Beaucoup pensent que ces
bases qu’il évoque sont infondées et de plus qu’elles sont inconnaissables ;
elles ne seraient pas « structurellement » identifiables, ni même
réductibles micro-structurellement : pis, si elles sont « multiplement » réalisées par
des dispositions contraires, elles ne sont plus du tout pertinentes. En dépit
de toutes ces oppositions et quoique les dispositions fassent effectivement
varier beaucoup cette même relation causale (donc entre la provocation de tel stimulus
et la manifestation d’un effet) —, Armstrong
trouve impensable d’assimiler une qualité (catégorique) et un pouvoir. Il
est resté sur ce point inflexible, craignant que les lois ne deviennent
épiphénoménales et qu’un irréalisme des « purs » possibles
n’envahisse le champ de l’ontologie.
Les dispositions ne sont jamais over and
above les propriétés catégoriques qu’un objet est supposé avoir. On
comprend que dès l’instant où celles-ci (les dispositions) ne sont plus conçues
« avec » leur catégoricité, tout change évidemment. On se retrouve
face à l’objection que faisait G. Ryle : les dispositions ne sont rien qu’une
manière de manipuler les conditionnels et Goodman (à la suite de Quine) n’a
jamais pensé différemment.
C’est pourtant ce qui explique les critiques appuyées de Bird contre Armstrong
dans les essais qui suivent (Alexander Bird lui reproche un monde privé d’aucun
dynamisme et son « actualisme » métaphysique) ; et c’est aussi
ce qui motive le refus de toute forme d’essentialisme, chez Mumford en
particulier, bien que de façon plus nuancée. Si nous n’avions que des
essences, nous n’avons plus d’états de choses particuliers instanciant des
universaux de second ordre.

À FAIRE >>
- a) Dites si chacune de ces affirmations est conforme à l'extrait sur les dispositions, en répondant par oui ou par non et en citant les mots qui tranchent : (i) Armstrong juge impensable d'assimiler une qualité catégorique et un pouvoir ; (ii) Goodman voyait les dispositions autrement que Ryle ; (iii) Bird reproche à Armstrong un monde sans dynamisme.
- b) D'après l'extrait sur les dispositions, qu'est-ce qu'Armstrong craignait ?

EXTRAITS DES DONNÉES >>
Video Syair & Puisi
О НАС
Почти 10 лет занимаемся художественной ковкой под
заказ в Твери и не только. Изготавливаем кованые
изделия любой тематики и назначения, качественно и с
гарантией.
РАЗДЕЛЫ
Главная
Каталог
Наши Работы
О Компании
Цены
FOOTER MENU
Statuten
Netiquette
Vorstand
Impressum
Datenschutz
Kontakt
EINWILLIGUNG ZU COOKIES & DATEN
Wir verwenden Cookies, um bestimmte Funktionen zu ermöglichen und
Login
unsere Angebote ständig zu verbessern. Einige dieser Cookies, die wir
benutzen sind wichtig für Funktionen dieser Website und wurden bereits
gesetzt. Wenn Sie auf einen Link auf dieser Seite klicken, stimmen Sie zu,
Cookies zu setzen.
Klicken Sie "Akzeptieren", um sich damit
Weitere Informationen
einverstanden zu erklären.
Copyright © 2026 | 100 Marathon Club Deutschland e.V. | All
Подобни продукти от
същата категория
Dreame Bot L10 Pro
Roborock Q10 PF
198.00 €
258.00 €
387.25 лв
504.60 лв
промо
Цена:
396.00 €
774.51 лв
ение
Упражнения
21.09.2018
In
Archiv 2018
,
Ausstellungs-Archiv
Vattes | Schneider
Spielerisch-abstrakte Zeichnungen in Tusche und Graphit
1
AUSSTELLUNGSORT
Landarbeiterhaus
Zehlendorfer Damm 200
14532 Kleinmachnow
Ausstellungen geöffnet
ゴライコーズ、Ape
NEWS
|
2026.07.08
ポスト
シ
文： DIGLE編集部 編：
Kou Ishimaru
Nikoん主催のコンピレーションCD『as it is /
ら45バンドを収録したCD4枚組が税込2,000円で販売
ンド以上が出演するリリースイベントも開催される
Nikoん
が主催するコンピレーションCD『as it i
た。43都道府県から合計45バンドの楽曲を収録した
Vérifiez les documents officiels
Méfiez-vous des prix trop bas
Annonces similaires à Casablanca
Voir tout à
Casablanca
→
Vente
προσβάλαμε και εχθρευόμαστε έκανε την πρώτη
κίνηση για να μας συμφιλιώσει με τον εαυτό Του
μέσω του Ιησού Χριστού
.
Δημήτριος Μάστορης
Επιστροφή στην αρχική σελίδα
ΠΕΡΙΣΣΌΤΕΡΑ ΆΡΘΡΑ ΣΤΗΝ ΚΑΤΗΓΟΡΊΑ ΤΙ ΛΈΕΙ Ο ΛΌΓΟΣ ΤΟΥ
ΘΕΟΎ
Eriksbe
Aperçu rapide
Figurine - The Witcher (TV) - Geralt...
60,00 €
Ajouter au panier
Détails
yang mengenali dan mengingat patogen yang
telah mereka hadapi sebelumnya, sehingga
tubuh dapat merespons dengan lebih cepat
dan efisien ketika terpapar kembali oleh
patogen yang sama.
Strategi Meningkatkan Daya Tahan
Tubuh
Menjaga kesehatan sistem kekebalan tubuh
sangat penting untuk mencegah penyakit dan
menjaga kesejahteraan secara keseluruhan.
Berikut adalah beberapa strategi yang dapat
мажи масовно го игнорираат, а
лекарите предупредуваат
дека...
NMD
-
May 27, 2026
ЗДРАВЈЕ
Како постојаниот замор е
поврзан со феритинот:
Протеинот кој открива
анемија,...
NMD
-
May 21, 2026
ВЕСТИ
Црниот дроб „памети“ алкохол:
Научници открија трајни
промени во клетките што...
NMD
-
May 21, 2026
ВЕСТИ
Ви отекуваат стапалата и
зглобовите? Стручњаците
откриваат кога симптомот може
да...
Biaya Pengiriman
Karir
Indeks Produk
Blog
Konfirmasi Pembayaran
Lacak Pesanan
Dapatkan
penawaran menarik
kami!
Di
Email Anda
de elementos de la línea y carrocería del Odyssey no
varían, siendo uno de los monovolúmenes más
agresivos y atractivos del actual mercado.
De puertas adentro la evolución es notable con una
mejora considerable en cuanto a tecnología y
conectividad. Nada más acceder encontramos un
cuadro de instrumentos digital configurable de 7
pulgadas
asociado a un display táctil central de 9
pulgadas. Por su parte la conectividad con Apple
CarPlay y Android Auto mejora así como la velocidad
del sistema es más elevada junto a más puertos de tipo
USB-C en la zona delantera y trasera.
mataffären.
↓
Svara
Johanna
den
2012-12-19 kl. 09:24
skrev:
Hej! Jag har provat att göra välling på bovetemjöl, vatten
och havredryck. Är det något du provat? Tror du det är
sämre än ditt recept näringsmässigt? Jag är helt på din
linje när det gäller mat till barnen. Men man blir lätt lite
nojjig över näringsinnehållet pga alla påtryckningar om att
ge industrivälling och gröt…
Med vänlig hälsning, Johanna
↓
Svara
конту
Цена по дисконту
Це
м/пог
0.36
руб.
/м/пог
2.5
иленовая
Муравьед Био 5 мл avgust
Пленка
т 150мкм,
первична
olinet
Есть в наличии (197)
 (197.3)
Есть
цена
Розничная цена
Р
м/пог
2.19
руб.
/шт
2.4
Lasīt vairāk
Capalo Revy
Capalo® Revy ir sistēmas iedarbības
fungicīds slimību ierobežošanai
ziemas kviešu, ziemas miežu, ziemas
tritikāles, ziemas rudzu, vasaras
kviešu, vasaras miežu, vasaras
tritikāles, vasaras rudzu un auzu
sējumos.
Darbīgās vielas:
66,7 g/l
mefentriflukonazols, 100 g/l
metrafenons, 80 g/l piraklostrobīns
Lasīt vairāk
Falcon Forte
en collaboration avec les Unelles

SOLUTIONS DANS L'ORDRE >>
- a)
(i) Oui : « trouve impensable d’assimiler une qualité (catégorique) et un pouvoir ».
(ii) Non : « Goodman (à la suite de Quine) n’a jamais pensé différemment ».
(iii) Oui : « Alexander Bird lui reproche un monde privé d’aucun dynamisme ».

- b) Il craignait que les lois ne deviennent épiphénoménales et qu'un irréalisme des « purs » possibles n'envahisse le champ de l'ontologie.